◆ **What to work on**: Reproduce the records beginning at the line that contains "Which box is" and ending after the line that contains "End_time, Confidence (scaled)", swapping "legend" for "key" and keeping everything else the same. Leave the pictures out of your answer.

◆ **Available data**:
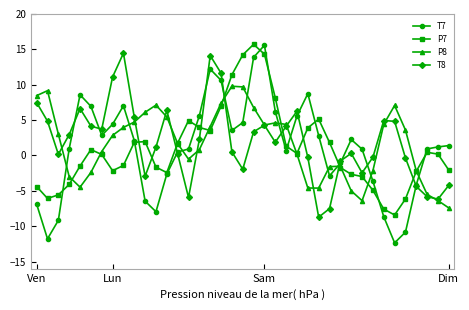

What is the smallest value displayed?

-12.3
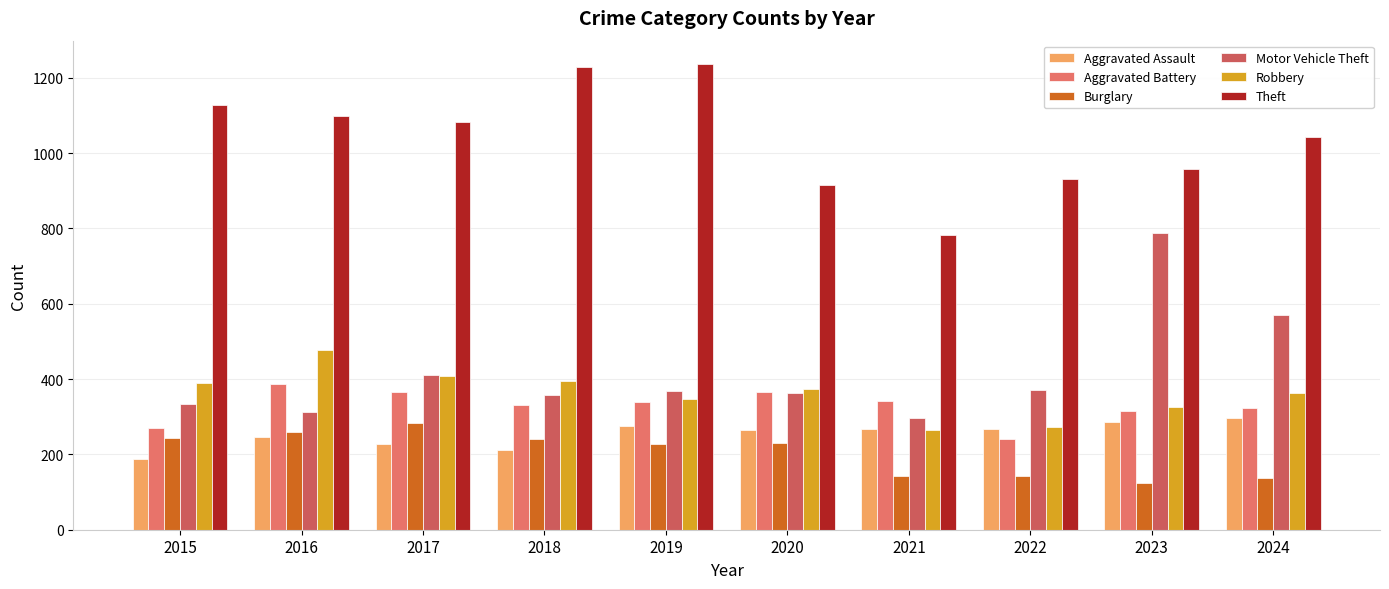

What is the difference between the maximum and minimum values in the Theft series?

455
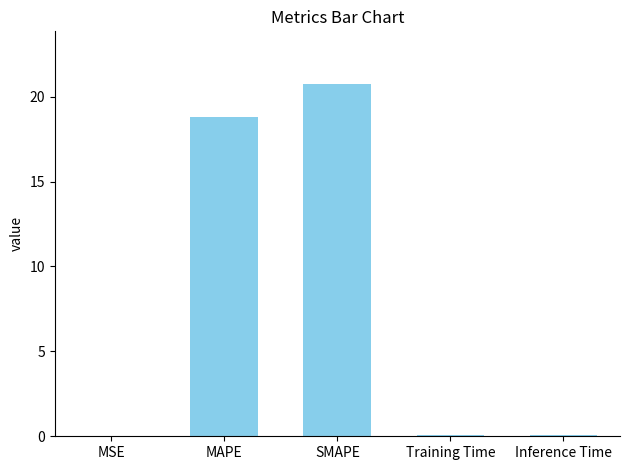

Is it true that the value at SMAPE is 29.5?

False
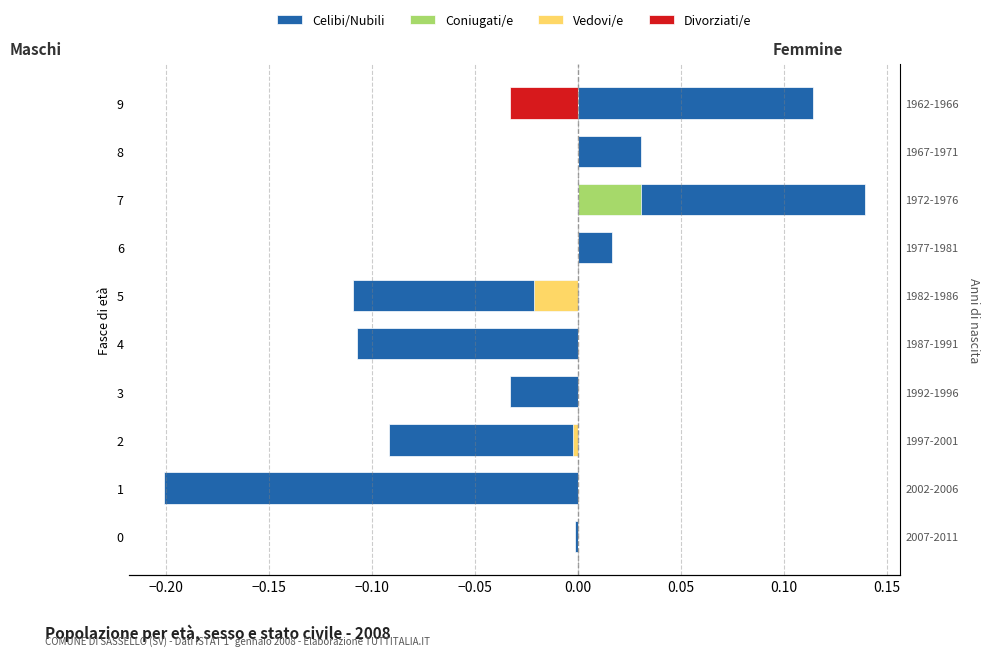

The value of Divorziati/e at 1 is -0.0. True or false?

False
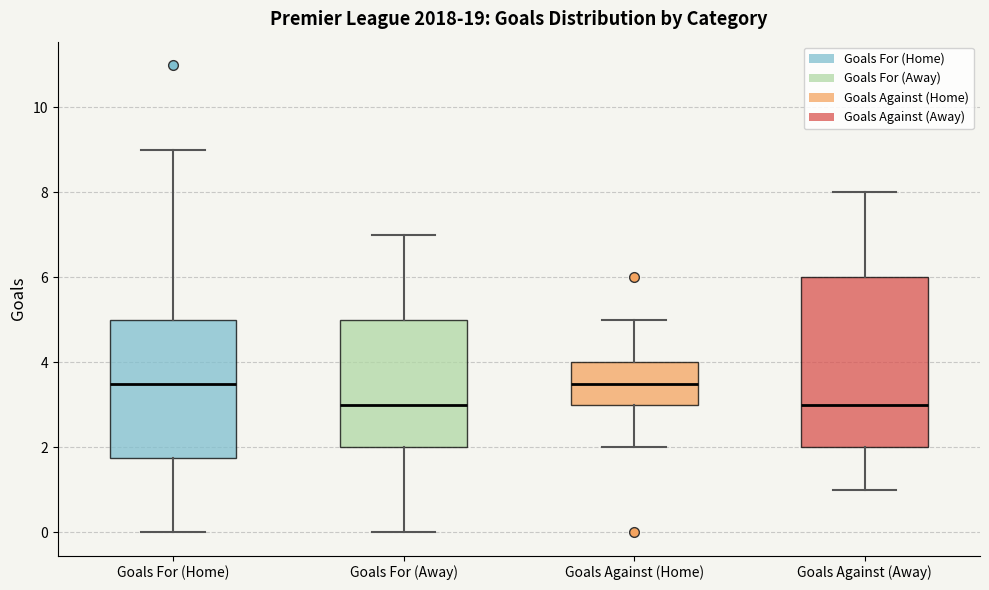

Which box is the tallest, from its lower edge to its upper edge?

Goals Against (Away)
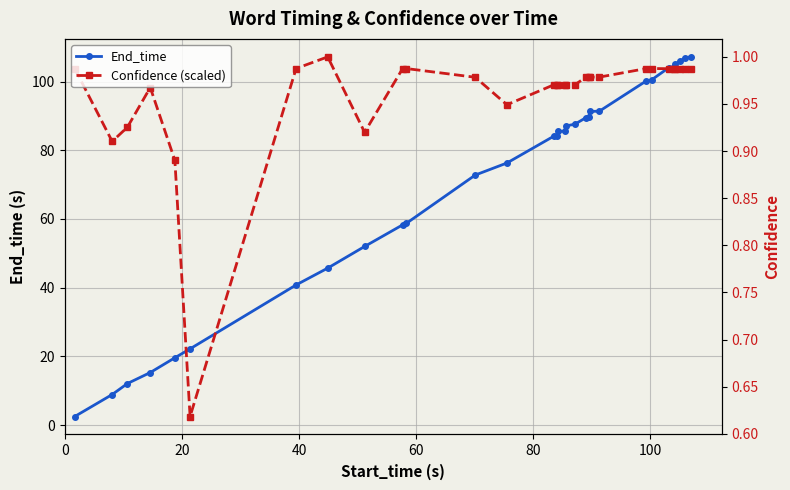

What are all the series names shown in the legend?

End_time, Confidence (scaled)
--
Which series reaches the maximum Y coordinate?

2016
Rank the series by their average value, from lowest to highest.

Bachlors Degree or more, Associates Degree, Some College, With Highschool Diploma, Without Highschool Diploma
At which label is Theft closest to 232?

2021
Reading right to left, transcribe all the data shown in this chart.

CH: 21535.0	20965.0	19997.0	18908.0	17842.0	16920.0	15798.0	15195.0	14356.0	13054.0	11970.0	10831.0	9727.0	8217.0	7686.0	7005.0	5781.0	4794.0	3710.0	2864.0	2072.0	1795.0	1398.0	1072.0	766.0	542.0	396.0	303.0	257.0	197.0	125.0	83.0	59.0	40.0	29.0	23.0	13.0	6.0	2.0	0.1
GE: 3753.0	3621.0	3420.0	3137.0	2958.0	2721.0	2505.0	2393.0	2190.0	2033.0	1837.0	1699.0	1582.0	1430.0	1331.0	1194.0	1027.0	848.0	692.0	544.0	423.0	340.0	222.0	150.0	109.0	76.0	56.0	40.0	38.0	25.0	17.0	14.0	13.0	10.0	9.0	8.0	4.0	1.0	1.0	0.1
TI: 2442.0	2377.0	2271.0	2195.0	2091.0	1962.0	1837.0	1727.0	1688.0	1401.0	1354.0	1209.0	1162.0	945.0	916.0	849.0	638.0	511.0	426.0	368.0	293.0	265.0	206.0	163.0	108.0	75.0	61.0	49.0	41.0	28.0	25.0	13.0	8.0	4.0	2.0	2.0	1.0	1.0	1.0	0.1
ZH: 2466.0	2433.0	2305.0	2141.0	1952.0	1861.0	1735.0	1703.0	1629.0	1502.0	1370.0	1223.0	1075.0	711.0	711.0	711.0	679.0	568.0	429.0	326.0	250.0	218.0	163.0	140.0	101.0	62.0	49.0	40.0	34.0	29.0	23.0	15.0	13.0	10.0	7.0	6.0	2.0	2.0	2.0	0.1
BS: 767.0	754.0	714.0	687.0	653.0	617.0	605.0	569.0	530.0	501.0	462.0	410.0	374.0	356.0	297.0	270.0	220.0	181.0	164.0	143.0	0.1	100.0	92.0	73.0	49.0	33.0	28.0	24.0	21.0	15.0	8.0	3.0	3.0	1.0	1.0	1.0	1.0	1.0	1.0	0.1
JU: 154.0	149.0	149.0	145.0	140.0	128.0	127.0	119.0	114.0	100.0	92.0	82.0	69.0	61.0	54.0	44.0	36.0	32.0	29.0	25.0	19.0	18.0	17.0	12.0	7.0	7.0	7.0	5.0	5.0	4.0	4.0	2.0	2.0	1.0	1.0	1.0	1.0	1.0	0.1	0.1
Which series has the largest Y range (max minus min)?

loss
--
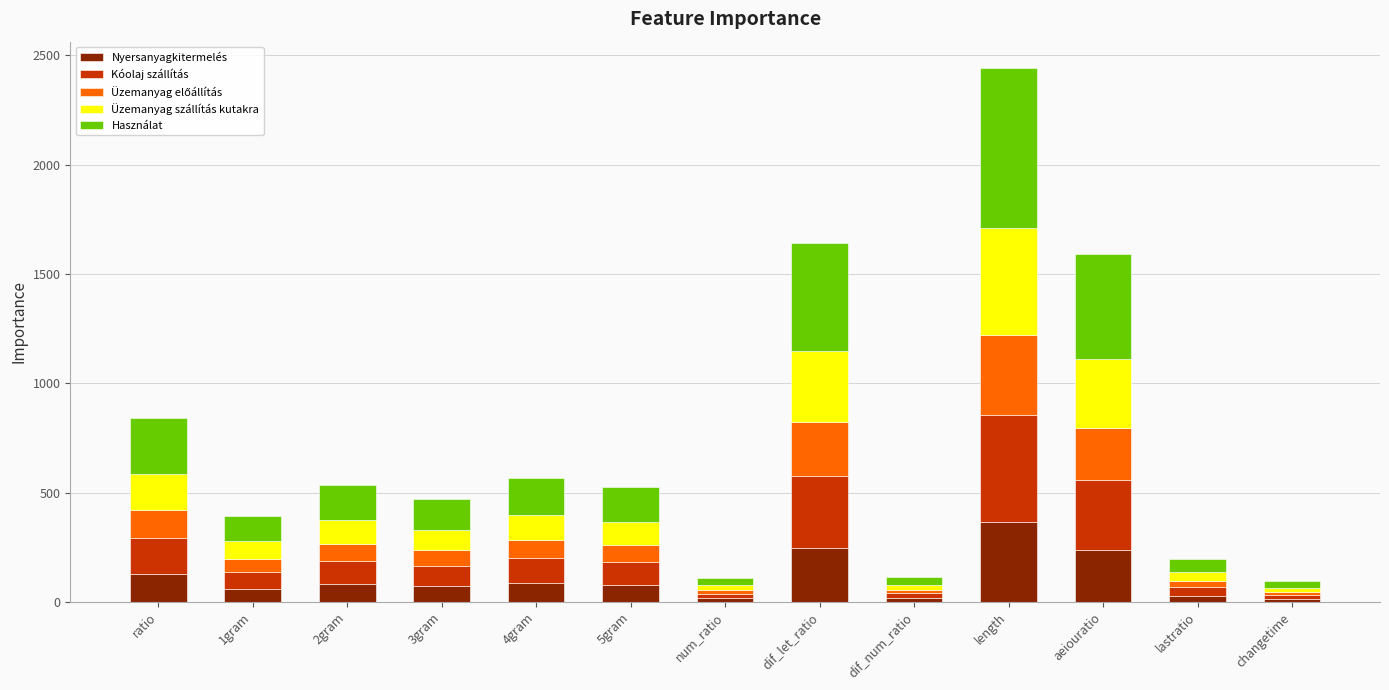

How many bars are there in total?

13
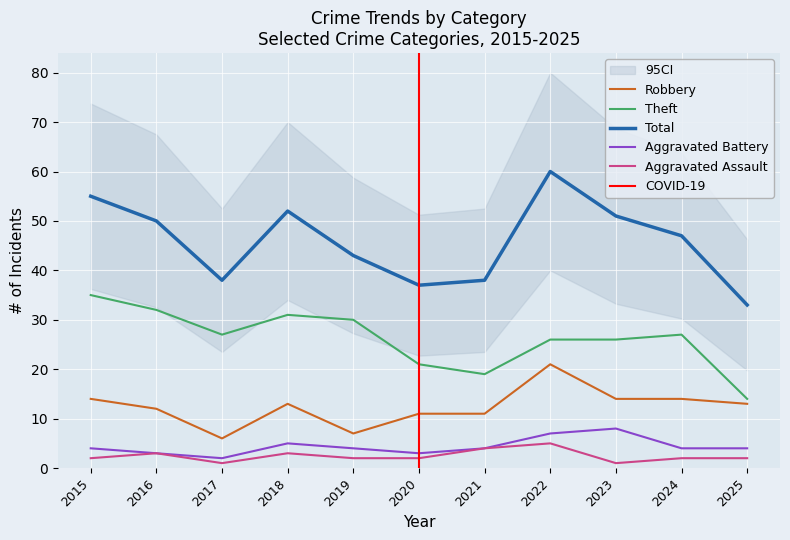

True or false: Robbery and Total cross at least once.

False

◆ **Your solution**:
Which box is the tallest, from its lower edge to its upper edge?

Goals Against (Away)

What are all the series names shown in the key?

End_time, Confidence (scaled)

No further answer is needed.